- **Consignes**:
a - Indiquez si chacun des énoncés suivants est conforme à l'article sur Sterop : (i) l'entreprise est établie à Anderlecht ; (ii) en 2015, elle a dégagé 23 millions d'euros de bénéfice ; (iii) Sophie Eykerman est la fille du fondateur. Répondez par oui ou par non en citant les mots décisifs de l'article.
b - Rédigez la suite de l'article consacré à Sterop en reprenant après sa dernière phrase.

- **Texte d'étude**:
Quand une PME familiale et discrète se retrouve condamnée pour une affaire de drogue au Mexique.
D’ordinaire, Sterop fait dans la discrétion. À Anderlecht, la PME familiale produit depuis 70 ans des ampoules injectables, vendues aux hôpitaux, et des spécialités qui vont en pharmacie et, de plus en plus, à l’export. Ce qui donne 23 millions d’euros de chiffre d’affaires, pour 2,8 millions d’euros de bénéfice (2015).
Et puis soudain, la maison s’est retrouvée prise dans le collimateur de la justice pour une affaire de drogue au Mexique et ses dirigeants, condamnés. Pour le coup, la CEO Sophie Eykerman, petite-fille du fondateur, sort de l’ombre.

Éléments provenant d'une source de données
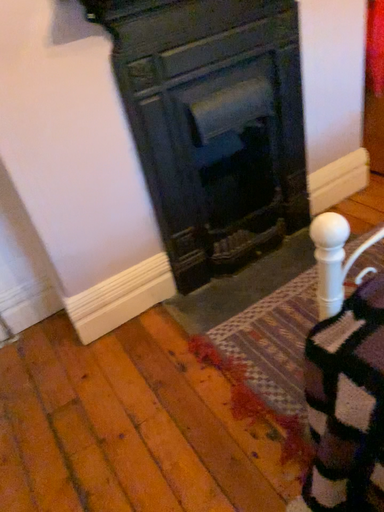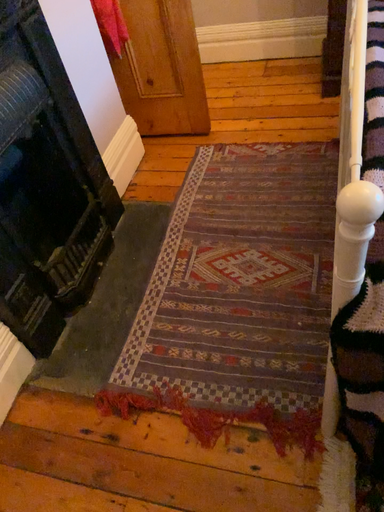
Question: How did the camera likely rotate when shooting the video?

Choices:
 (A) rotated downward
 (B) rotated upward

Answer: (B)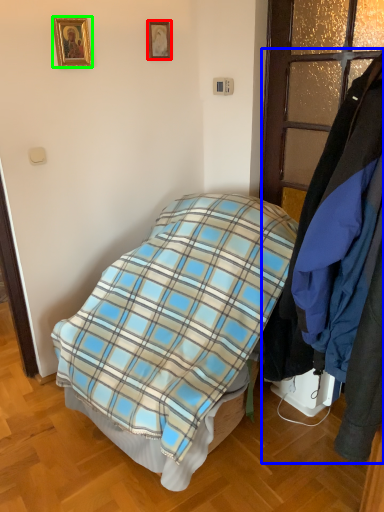
Question: Which object is positioned closest to picture frame (highlighted by a red box)? Select from closet (highlighted by a blue box) and picture frame (highlighted by a green box).

Choices:
 (A) closet
 (B) picture frame

Answer: (B)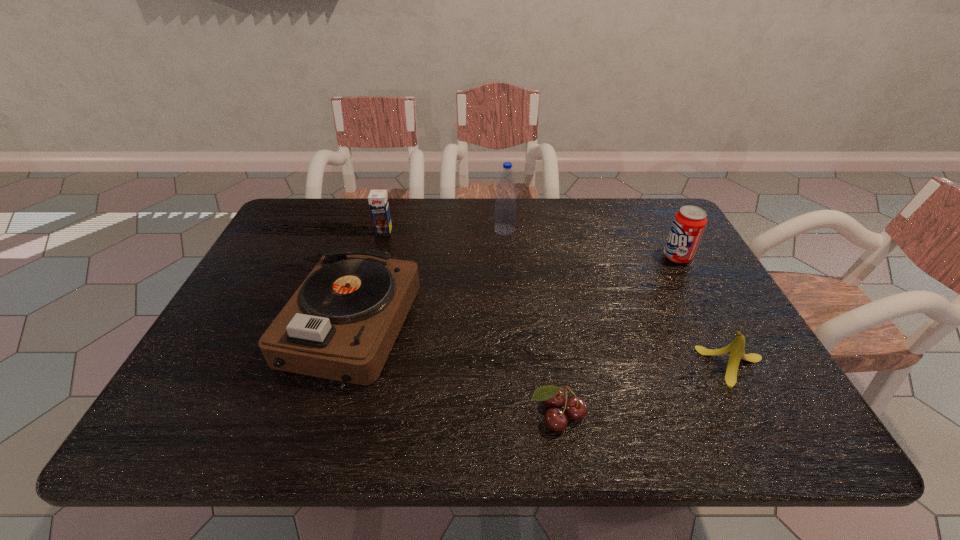
Find the location of `vacant space located 0.190m on the front label of the chocolate milk`. vacant space located 0.190m on the front label of the chocolate milk is located at coordinates (371, 278).

Locate an element on the screen. The height and width of the screenshot is (540, 960). free space located on the right of the record player is located at coordinates (499, 327).

Where is `vacant space located on the left of the banana`? The width and height of the screenshot is (960, 540). vacant space located on the left of the banana is located at coordinates (606, 367).

You are a GUI agent. You are given a task and a screenshot of the screen. Output one action in this format:
    pyautogui.click(x=<x>, y=<y>)
    Task: Click on the water bottle located in the far edge section of the desktop
    
    Given the screenshot: What is the action you would take?
    pyautogui.click(x=505, y=206)

Find the location of `chocolate milk at the far edge`. chocolate milk at the far edge is located at coordinates (378, 201).

The height and width of the screenshot is (540, 960). What are the coordinates of `object located in the near edge section of the desktop` in the screenshot? It's located at (575, 408).

This screenshot has height=540, width=960. In order to click on soda can located in the right edge section of the desktop in this screenshot , I will do `click(689, 222)`.

Locate an element on the screen. banana that is at the right edge is located at coordinates (736, 348).

Image resolution: width=960 pixels, height=540 pixels. Identify the location of vacant space at the far edge of the desktop. (372, 227).

The width and height of the screenshot is (960, 540). Find the location of `free space at the near edge`. free space at the near edge is located at coordinates click(447, 440).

- **Réponses aux consignes**:
a -
(i) Oui : « À Anderlecht, la PME familiale produit depuis 70 ans des ampoules injectables ».
(ii) Non : « 23 millions d’euros de chiffre d’affaires, pour 2,8 millions d’euros de bénéfice (2015) ».
(iii) Non : « la CEO Sophie Eykerman, petite-fille du fondateur ».

b -
Vous et vos parents venez d’être condamnés par le tribunal correctionnel de Bruxelles à 2 et 3 ans de prison avec sursis pour trafic de drogue, violation de la loi sur les médicaments et commerce de médicaments contrefaits. Vous allez en appel…
Tout d’abord, je veux insister sur le fait que les entreprises, Sterop et la branche export Sterop Overseas, ne sont en rien concernées. Cela dit, ce jugement m’a consternée car nous n’avons strictement rien à nous reprocher. Cette décision m’a frappée de plein fouet, je ne m’y attendais pas du tout. J’étais sans doute mal préparée, je l’avoue, parce que je consacre tout mon temps au business, à l’avenir. On ne m’y reprendra plus.